The government is keen to make sure that BNPL firms treat their customers “fairly” and by this it means to make sure the space is as transparent as possible.

This is because at the moment, there are a number of ways that BNPL firms go under the radar in how they operate, often disguising the option of using their service so customers are unaware of what they are signing up for.

Anderson added: “Sometimes this even means people end up using BNPL at the online checkout without actually realising they had signed up.”

A survey conducted by Which? in October last year found that 26 per cent of BNPL users hadn’t planned on using BNPL until it popped up at checkout.

There have also been a number of reports of BNPL schemes being “pre-ticked” when a user goes to checkout.

Klarna and the University of Reading conducted a report for retailers back in 2017, explaining how to persuade shoppers to make “emotional” purchases instead of “logical” ones.

The research concluded that “the less the customer is required to think about inputting data, the more likely they are to make a purchase without too much consideration.”

A large proportion of people using BNPL schemes are not aware that they are doing it and not only this, but a large degree are not aware that missing a payment on an item can lead to the BNPL firm passing the debt on to a debt collection agency.

If this happens, it can remain on your credit report for at least six years.

READ MORE: Retailers demand government action on Visa and Mastercard’s skyrocketing card fees

While consumers can find this information out, it involves reading through a lender’s terms and conditions, which a large number of people are unlikely to do when checking out.

Klarna’s boss Sebastian Siemiatkowski told the BBC: “We want to have regulation to avoid penalising people unnecessarily in that we want to have a full understanding of their financial position.

“We’ve got to be very very careful not to put regulation in place that actually will benefit the incumbents that are making billions in interest from UK consumers.”

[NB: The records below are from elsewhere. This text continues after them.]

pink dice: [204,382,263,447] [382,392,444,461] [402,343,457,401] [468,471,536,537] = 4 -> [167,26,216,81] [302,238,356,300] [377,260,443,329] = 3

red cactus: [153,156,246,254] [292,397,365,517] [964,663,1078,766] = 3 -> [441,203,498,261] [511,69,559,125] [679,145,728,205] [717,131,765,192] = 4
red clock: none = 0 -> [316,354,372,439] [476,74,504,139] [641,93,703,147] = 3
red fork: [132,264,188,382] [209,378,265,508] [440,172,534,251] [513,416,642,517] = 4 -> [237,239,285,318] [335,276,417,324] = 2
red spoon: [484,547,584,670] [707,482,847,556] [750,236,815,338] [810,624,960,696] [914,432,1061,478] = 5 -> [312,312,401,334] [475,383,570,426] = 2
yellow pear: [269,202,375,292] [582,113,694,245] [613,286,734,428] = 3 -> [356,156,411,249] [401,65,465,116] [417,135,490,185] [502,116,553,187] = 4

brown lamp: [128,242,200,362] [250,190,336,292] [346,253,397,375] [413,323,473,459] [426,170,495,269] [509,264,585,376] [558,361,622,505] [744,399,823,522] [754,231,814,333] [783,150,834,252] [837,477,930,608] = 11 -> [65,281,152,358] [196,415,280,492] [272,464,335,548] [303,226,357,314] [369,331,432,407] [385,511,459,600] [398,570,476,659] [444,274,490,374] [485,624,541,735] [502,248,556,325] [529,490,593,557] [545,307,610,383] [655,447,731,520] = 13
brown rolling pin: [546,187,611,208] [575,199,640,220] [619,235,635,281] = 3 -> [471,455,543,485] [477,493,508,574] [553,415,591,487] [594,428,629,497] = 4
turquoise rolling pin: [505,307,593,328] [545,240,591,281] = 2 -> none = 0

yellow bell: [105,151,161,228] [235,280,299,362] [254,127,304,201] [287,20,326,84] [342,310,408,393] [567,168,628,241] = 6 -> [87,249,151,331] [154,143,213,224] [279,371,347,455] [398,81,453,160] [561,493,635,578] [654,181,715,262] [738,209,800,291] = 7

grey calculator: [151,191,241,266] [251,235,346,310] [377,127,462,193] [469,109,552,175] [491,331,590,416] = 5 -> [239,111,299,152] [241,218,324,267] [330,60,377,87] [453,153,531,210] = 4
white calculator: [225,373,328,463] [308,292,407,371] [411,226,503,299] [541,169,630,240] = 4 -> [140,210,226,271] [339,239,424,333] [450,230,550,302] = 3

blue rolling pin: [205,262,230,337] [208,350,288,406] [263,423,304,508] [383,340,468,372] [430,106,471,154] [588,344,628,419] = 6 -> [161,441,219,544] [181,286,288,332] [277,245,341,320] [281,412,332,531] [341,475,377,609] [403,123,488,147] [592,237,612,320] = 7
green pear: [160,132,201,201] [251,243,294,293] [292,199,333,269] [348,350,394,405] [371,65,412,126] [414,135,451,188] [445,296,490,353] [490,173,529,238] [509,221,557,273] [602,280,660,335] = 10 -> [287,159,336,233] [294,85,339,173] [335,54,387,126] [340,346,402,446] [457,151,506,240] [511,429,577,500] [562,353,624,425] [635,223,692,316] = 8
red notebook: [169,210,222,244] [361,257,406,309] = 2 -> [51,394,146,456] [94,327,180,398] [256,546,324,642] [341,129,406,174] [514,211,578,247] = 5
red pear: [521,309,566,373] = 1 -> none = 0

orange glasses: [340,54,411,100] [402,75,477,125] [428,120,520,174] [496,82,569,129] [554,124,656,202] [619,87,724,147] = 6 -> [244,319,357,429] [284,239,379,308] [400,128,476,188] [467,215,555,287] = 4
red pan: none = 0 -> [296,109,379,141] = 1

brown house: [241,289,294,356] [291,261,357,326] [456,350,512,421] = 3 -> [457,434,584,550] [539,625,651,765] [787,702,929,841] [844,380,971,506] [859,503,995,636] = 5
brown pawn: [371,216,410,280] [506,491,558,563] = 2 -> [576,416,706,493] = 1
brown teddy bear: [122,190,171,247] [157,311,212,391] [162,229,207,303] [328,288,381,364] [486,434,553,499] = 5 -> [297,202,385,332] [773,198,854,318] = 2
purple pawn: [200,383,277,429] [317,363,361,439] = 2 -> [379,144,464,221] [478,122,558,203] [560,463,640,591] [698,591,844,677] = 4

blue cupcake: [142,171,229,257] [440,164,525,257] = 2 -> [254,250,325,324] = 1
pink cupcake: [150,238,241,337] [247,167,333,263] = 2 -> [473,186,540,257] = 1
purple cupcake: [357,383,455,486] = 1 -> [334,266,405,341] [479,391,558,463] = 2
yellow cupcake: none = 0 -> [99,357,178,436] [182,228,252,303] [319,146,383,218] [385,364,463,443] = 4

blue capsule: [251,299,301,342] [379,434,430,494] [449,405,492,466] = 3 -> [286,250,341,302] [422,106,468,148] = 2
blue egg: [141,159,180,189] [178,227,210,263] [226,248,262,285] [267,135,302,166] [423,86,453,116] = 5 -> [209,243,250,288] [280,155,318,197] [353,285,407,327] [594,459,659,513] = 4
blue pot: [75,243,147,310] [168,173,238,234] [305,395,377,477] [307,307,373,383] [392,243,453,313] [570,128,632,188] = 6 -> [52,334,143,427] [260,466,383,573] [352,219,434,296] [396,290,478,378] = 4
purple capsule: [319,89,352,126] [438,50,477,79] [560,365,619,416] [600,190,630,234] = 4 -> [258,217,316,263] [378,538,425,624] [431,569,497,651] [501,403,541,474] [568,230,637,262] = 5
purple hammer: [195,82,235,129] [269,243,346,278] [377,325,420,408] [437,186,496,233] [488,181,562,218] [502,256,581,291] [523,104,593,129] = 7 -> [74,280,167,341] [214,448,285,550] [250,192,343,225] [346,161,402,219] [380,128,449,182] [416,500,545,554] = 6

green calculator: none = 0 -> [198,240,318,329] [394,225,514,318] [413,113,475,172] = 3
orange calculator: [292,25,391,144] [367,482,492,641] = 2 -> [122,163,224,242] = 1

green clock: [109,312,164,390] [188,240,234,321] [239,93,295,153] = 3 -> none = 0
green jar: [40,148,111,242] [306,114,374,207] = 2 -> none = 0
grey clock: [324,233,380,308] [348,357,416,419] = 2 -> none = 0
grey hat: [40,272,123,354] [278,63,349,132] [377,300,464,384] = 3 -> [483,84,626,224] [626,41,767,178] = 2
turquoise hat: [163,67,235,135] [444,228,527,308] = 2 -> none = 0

In a later PR campaign aimed at dispelling what it called “ridiculous” myths surrounding its service, Klarna said: “To date, a customer’s credit score has not been impacted by using Klarna’s ‘pay later’ products even if they have failed to pay on time.”

Anderson added: “Many of these issues can be addressed effectively by bringing buy now pay later products into the regulatory sphere of the FCA, which is why we hope the Treasury will soon be forthcoming with the formal consultation on how best to do this.”